The emergence of models such as XLNet represents the more mature nuptifa nuptifa nuptis, more and more downstream tasks to adapt to, and the possibility of a unified model architecture solving a variety of Different NLP tasks.
Code open source: https://github.com/zihangdai/xlnet
In addition, the following 10 papers are also on our candidate list, each of which stands out, and we list them below:
AI surpasses humans at six-player poker (Science Magazine)
Outperforming Human Poker AI in the 6-Person Texas Poker Game (which is also the 10th scientific breakthrough in 2019 summarized by Science Magazine)
ALBERT: A Lite BERT for Self-supervised Learning of Language Representations
Simplified version of BERT, but not simply narrowed things down, they get better performance with fewer parameters
A Theory of Fermat Paths for Non-Line-of-Sight Shape Reconstruction
“Rebuilding the shape of objects in non-sight”, or “how to see something behind a corner”, is the subject of this paper. Although the task is a bit of a snub, this paper shows that computer vision technology has the potential to make more seemingly impossible things possible. Best Paper for CVPR 2019
Transferable Multi-Domain State Generator for Task-Target Dialogue Systems (ACL 2019)
Task-oriented multi-wheeled dialog systems often design predefined templates for different tasks, but data sharing and data migration between different templates are a major challenge. This paper puts forward an effective method of knowledge tracking, sharing and migration.
Depth Prediction Without the Sensors: The Arging Structure for Unsupervised Learning From Monocular Videos
Based on single-view video, the practice of solving three-dimensional spatial structure based on the movement of moving objects has a lot of research in traditional computer vision, and this paper combines it with deep learning has brought better results, and the authors’ increased online learning ability also makes this method more adaptable to different data sets and different scenarios.

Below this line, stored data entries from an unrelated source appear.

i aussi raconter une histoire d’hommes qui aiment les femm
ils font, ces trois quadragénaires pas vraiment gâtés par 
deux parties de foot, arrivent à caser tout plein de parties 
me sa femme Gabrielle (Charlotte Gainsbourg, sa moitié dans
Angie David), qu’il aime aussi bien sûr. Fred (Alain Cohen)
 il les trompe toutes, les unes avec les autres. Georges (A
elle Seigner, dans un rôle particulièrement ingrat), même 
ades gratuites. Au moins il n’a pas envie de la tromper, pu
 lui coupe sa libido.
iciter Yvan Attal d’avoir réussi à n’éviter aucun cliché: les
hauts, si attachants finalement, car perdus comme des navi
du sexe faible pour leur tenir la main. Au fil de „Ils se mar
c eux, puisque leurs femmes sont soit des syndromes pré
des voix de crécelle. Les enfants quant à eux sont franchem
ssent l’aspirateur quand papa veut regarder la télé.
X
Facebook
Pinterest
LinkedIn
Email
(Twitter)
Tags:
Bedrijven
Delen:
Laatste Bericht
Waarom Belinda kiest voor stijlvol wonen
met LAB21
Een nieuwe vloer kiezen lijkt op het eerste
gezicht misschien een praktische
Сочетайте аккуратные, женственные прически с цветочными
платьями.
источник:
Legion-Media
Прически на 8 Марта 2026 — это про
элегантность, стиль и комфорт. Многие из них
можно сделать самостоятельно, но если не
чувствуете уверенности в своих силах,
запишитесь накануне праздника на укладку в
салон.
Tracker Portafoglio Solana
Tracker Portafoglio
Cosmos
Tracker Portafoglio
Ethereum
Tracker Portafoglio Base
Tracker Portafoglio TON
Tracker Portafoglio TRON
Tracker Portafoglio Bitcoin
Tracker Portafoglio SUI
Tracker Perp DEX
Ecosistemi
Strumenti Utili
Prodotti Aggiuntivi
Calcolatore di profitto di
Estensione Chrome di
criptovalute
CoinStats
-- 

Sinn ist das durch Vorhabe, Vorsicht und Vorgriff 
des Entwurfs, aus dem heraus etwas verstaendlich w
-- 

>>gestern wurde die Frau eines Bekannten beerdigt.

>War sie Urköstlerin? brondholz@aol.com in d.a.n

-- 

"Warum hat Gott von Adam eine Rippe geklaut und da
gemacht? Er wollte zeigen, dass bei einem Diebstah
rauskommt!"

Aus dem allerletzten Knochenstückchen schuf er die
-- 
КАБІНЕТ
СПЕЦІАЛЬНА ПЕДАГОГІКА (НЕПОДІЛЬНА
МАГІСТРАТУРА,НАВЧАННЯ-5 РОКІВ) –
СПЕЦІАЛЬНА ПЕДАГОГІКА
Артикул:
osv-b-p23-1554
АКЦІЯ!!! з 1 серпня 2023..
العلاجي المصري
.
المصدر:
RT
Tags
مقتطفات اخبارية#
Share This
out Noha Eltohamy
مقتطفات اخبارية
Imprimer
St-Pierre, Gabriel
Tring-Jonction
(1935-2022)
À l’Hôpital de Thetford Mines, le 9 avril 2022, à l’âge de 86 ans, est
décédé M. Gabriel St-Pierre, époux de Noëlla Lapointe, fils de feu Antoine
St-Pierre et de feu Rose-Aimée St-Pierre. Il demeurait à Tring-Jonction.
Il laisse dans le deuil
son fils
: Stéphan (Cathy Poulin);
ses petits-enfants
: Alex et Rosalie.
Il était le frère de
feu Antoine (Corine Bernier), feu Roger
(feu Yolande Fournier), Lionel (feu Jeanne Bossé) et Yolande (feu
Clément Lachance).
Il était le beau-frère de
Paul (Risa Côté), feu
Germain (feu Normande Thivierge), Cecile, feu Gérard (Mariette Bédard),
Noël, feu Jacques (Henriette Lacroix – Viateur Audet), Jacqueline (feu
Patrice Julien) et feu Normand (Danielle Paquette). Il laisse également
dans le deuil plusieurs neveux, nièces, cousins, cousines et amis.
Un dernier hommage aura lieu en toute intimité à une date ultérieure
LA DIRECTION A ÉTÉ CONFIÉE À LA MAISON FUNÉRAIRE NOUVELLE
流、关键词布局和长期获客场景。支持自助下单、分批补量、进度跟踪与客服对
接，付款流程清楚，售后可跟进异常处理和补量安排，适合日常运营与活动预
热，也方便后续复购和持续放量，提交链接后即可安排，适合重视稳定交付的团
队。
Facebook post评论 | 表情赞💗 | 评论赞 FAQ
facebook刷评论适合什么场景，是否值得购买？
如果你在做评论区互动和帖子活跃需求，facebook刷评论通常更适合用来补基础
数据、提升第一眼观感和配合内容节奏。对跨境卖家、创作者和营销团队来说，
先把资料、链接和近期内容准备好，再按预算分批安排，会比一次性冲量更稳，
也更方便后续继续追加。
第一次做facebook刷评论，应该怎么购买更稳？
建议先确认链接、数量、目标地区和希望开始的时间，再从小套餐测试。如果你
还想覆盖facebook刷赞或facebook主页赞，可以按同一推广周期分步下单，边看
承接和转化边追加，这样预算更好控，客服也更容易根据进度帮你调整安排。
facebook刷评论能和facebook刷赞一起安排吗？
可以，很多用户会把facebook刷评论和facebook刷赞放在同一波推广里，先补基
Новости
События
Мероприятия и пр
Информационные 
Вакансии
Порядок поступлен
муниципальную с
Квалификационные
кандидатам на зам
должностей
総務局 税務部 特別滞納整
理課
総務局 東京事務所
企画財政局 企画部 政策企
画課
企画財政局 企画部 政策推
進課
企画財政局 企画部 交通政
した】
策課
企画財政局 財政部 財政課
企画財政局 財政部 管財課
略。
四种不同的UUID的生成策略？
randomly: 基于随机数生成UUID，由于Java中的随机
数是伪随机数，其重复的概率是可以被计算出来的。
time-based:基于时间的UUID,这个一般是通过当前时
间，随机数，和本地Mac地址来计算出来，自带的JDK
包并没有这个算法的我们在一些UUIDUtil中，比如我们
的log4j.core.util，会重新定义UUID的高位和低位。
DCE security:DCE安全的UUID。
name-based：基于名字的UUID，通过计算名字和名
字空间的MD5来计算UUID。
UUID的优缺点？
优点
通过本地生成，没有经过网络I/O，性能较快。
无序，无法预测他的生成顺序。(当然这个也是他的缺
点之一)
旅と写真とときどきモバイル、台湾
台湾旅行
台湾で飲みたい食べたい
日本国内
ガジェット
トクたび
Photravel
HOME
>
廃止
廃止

EfficientNet: Rethinking Model Scaling for The Neural Networks
Studying the scaling and scalability of the CNN model, obtaining higher accuracy with smaller models, and providing a range of optimized models for computing resources of different sizes. ICML 2019 Spotlight Papers
Emerg Tool Use From Multi-Agent Autocurricula
Through implicit course learning, in an environment with interactive and competitive mechanisms, new tasks can be continuously identified between different intelligence esclosers, and they can continue to learn new strategies
RoBERTa: A-Optimized Uberd Pretraining Approach
Special research on the pre-training process of BERT and a new way of improving ideas are proposed, and the new pre-training objectives are used to do more adequate training. That said, it’s easy to design a big model, but try to figure out if you’ve trained enough.
SinGAN: Learning a Generative Model from a Single Natural Image
This paper attempts to learn GAN from a single image, a pyramid structure of a variety of different scales of GAN to learn the image of different sizes of small pieces, the whole model of learning effect can take into account the overall structure and detail texture in the image. ICCV 2019 Best Papers
AsAs Artificial General Architecture Intelligence with With Tianjic Chip
The team from Tsinghua University designed the sky-machine chip with fusion architecture to support both numerically based artificial neural networks based on nonlinear transformations, as well as pulsed neural networks from neuroscience based on signal response. The paper was published in nature magazine.